Car seule la peur peut forcer des animaux sauvages à se prêter aux numéros. Vladimir Deriabkine, toujours cité dans « Courrier International » lève ainsi le voile sur ces pratiques. « Vous avez sans doute remarqué que tous les dresseurs d'éléphants, pendant les représentations, ont à la main une cravache de cuir ornée d'une fleur au bout, explique l’ancien dompteur.
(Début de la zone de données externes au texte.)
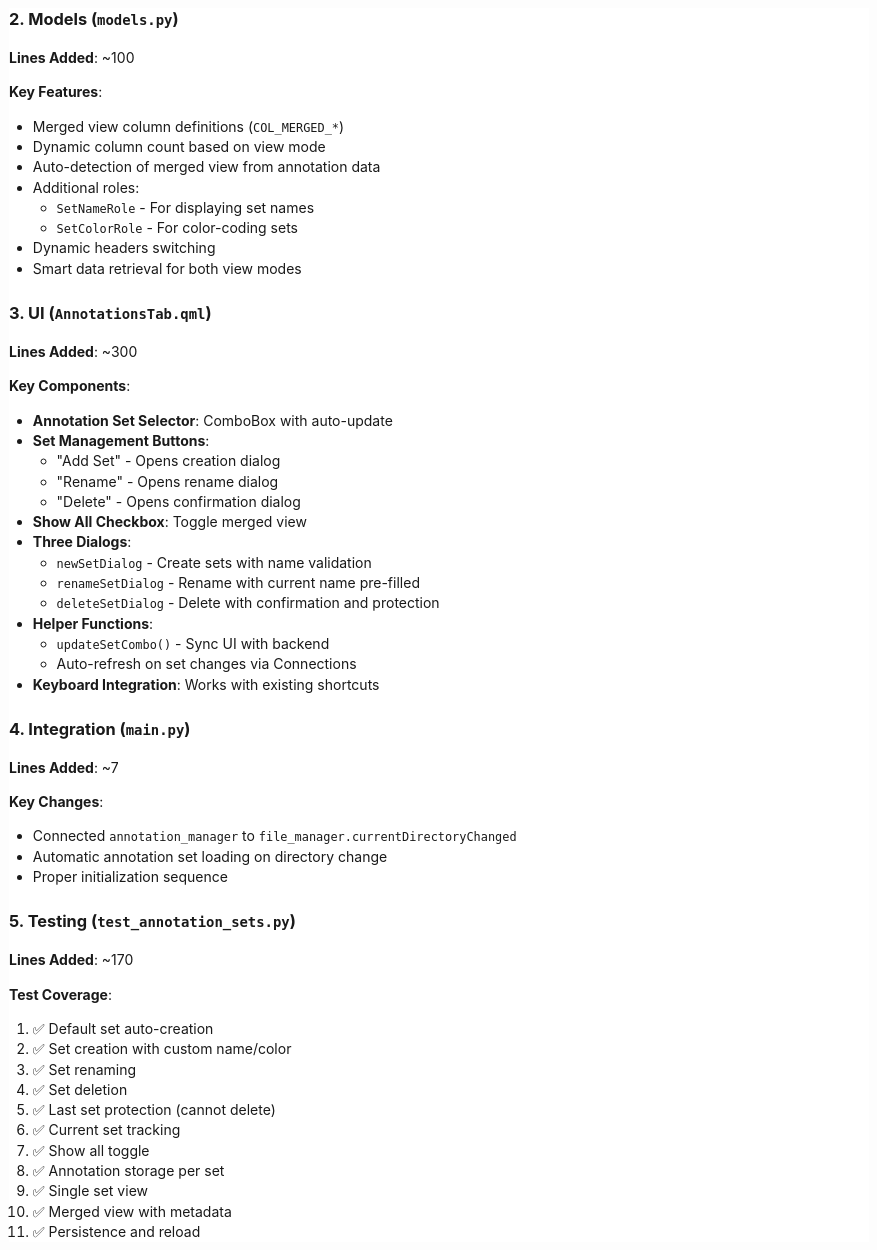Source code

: ### 2. Models (`models.py`)

**Lines Added**: ~100

**Key Features**:
- Merged view column definitions (`COL_MERGED_*`)
- Dynamic column count based on view mode
- Auto-detection of merged view from annotation data
- Additional roles:
  - `SetNameRole` - For displaying set names
  - `SetColorRole` - For color-coding sets
- Dynamic headers switching
- Smart data retrieval for both view modes

### 3. UI (`AnnotationsTab.qml`)

**Lines Added**: ~300

**Key Components**:
- **Annotation Set Selector**: ComboBox with auto-update
- **Set Management Buttons**:
  - "Add Set" - Opens creation dialog
  - "Rename" - Opens rename dialog
  - "Delete" - Opens confirmation dialog
- **Show All Checkbox**: Toggle merged view
- **Three Dialogs**:
  - `newSetDialog` - Create sets with name validation
  - `renameSetDialog` - Rename with current name pre-filled
  - `deleteSetDialog` - Delete with confirmation and protection
- **Helper Functions**:
  - `updateSetCombo()` - Sync UI with backend
  - Auto-refresh on set changes via Connections
- **Keyboard Integration**: Works with existing shortcuts

### 4. Integration (`main.py`)

**Lines Added**: ~7

**Key Changes**:
- Connected `annotation_manager` to `file_manager.currentDirectoryChanged`
- Automatic annotation set loading on directory change
- Proper initialization sequence

### 5. Testing (`test_annotation_sets.py`)

**Lines Added**: ~170

**Test Coverage**:
1. ✅ Default set auto-creation
2. ✅ Set creation with custom name/color
3. ✅ Set renaming
4. ✅ Set deletion
5. ✅ Last set protection (cannot delete)
6. ✅ Current set tracking
7. ✅ Show all toggle
8. ✅ Annotation storage per set
9. ✅ Single set view
10. ✅ Merged view with metadata
11. ✅ Persistence and reload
Le dresseur s'approche de l'animal, fait un geste gracieux de la main et l'éléphant, comme s'il obéissait à la fleur, se dirige gentiment vers l'endroit qu'on lui indique. Mais aucun des spectateurs ne sait que la magnifique rose cache en fait un crochet acéré, qui viendra se planter dans l'oreille de l'éléphant au moindre signe de désobéissance. C'est ainsi dans tous les cirques du monde. »

Peur et privation de nourriture


Dans cet entretien, l’ancien dresseur souligne que la peur des coups et la privation de nourriture sont les deux seuls leviers employés par les dompteurs pour obtenir ce qu’ils veulent de leurs animaux. Il souligne qu’il ne peut y avoir de dressage en douceur: « la cruauté naît avec le dresseur. Dès que l'on prend un ourson, qu'on le met dans une cage et qu'on le fait se produire en piste, c'est une catastrophe pour l'animal. Et pour l'homme aussi, s'il a un coeur. »

La « loi de la peur »


Vladimir Deriabkine a abandonné le cirque. Parce qu’un jour, un de ses ours a attaqué sa femme. Il l’a tuée. Ses six autres ours ont été euthanasiés. Il explique que ce drame était inévitable : « La seule chance qu' [un animal de cirque] peut avoir, c'est de régler ses comptes avec son dresseur avant de mourir. » Triste résultat de la « loi de la peur » qui préside à tout dressage.